The method for installing ceramic tiles depends strictly on the type of surface on which the flooring is being laid.
There are two main types of base:
1. cement surfaces
2. existing flooring
The first step is to prepare screed, a horizontal element made from water, cement and inert minerals. The flatter and more high quality the screed, the greater the aesthetic result and the durability of the floor.
How do you prepare screed?
Bonding screed Elements that bond to the supporting surface, ideal if there is only a thin surface on which to place the screed (less than 35mm). It is advisable to place an adhesive grout on the surface (synthetic rubber latex and the binding agent used to make the screed). The fresh screed mix will be placed on the fresh grout (this is called "fresh on fresh"). Isolating screed Screed that lies above an isolating layer, attached to the supporting structure; has a thickness of 35/40mm. Isolating screed is a preferred solution to adhesive screed, provided it is thick enough, as it is unaffected by bending and deformation of the supporting structure. First, the isolating layer must be laid; then one layer of the compressible material along the walls (such as expanded polystyrene). In order to create floating isolating screed, an electro-welded mesh will have to be inserted through the centre due to the low mechanical strength and the high compressibility of the isolating material. To make heated isolating screed, add super-plasticising admixtures to the screed (or special cement binders/premixed mortar), that are designed to incorporate heating coils. How to spread the screed? Properly spreading the screed is essential to getting a flat layer to lay the new tiles on. If the screed contains pipes, it is necessary to guarantee a thickness of no less than 2.5 cm; place a wire mesh over the pipes to avoid cracks. After making levelling strips, spread the screed compress and level the mix. Finish spreading the surface with the necessary tools, being careful not to overdo it in order to avoid problems such as bleeding.

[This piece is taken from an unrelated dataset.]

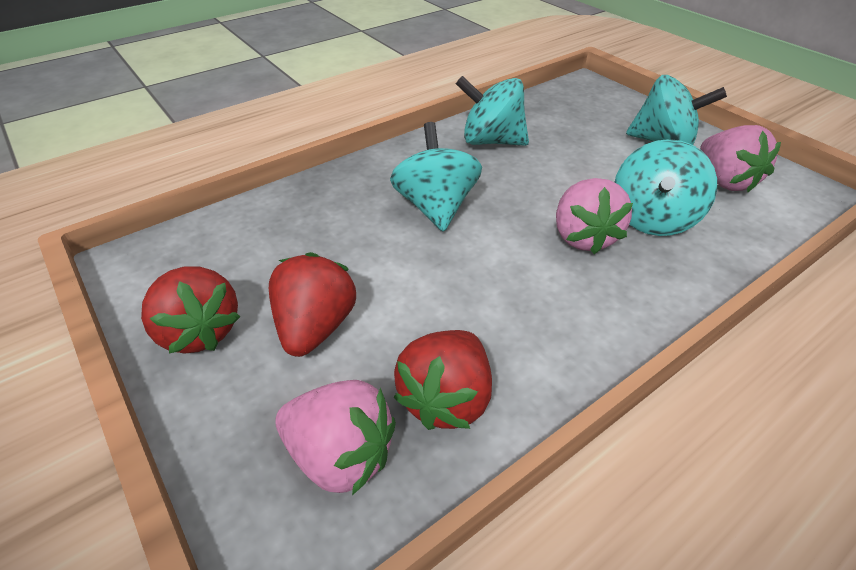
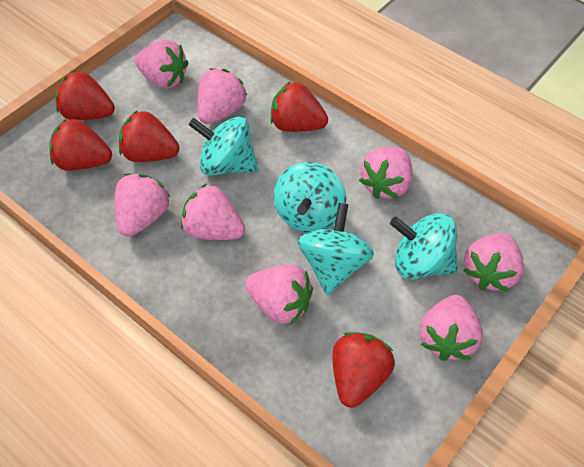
pink strawberry: 3 -> 8
red strawberry: 3 -> 5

Before laying the new tiles, check that the supporting surface is:
- resistant to mechanical stress, guaranteed by solidity across the whole depth of the screed.
- cleaning: it will be necessary to remove any elements that could compromise the bonding of the new flooring (grease, oil, plaster, paint, etc.).
- no cracks, it is imperative to seal any cracks/splits that may be present in the screed before laying.
- left to dry, i.e. the screed must have completed its hygrometric shrinking (period of 7-10 days per cm thick) before laying, to avoid creating cracks after laying which could cause it to detach or break.
Make sure that the existing flooring is free of cracks and properly bonded to the underlying surface. Then clean the flooring well with a solution of caustic soda and water or a dilute alkaline detergent. Decide if any sanding is necessary.
If the old floor is not perfectly bonded to the underlying surface, it is essential to remove the tiles that are about to detach, and to seal the cracks with a filler. Then clean the existing flooring and fill the cracks created with a fast-setting cement compound.